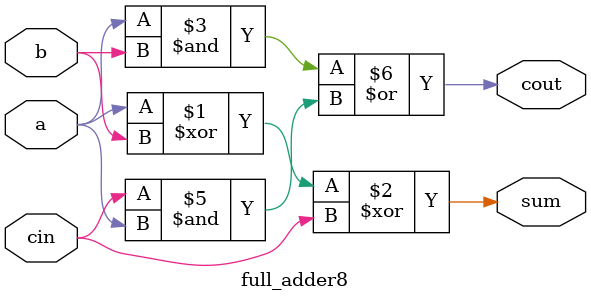
<source format=v>
module full_adder8(a,b,cin,sum,cout);
input a,b,cin;
output sum,cout;
assign sum = a^b^cin;
assign cout = a&b|cin&(a|1'b0); 
// initial begin
//     $display("The incorrect adder with or0 having in2/0");
// end   
endmodule
</source>
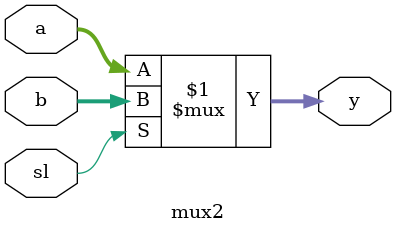
<source format=v>
module mux2( sl, a, b, y);
    parameter WIDTH = 32;

    input               sl;         // select
    input[WIDTH-1:0]    a,b;

    output[WIDTH-1:0]   y;          // result
    
//    reg[WIDTH-1:0]      y;
    // always @(sl or a or b)
    //     if ( !sl )
    //         y = a;
    //     else
    //         y = b;

    assign y = sl? b: a;

endmodule

/*
    0 ---> a
    1 ---> b
*/
</source>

* [WORK INSTRUCTION]: Which lines of the data contain "assign"? Copy them all.

* [TASK RESULT]:
assign sum = a^b^cin;
assign cout = a&b|cin&(a|1'b0); 
    assign y = sl? b: a;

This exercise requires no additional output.